What is required:
When you reach the line that contains "Expansion Tanks", set down that line and every one after it through the end of the records, exactly as written and with no pictures.

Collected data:
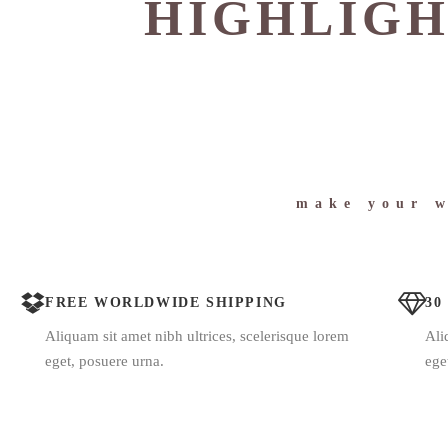
HIGHLIGH
make your w
FREE WORLDWIDE SHIPPING
30
Aliquam sit amet nibh ultrices, scelerisque lorem
Ali
eget, posuere urna.
ege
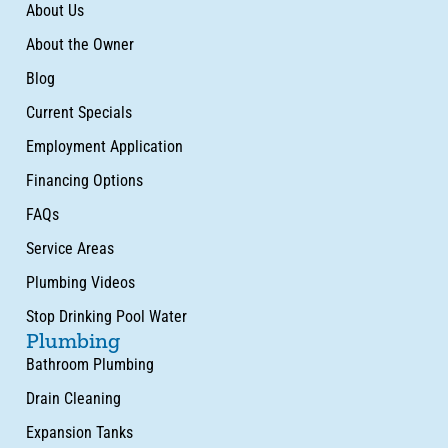
About Us
About the Owner
Blog
Current Specials
Employment Application
Financing Options
FAQs
Service Areas
Plumbing Videos
Stop Drinking Pool Water
Plumbing
Bathroom Plumbing
Drain Cleaning
Expansion Tanks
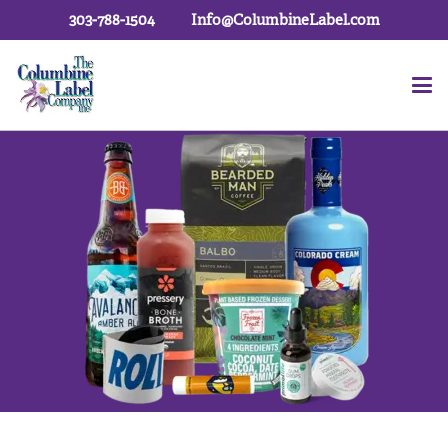
303-788-1504
Info@ColumbineLabel.com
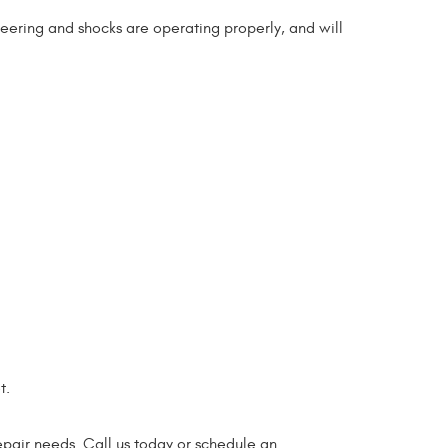
teering and shocks are operating properly, and will
t.
epair needs. Call us today or schedule an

Answer for the task:
Expansion Tanks
303-788-1504
Info@ColumbineLabel.com
teering and shocks are operating properly, and will
t.
epair needs. Call us today or schedule an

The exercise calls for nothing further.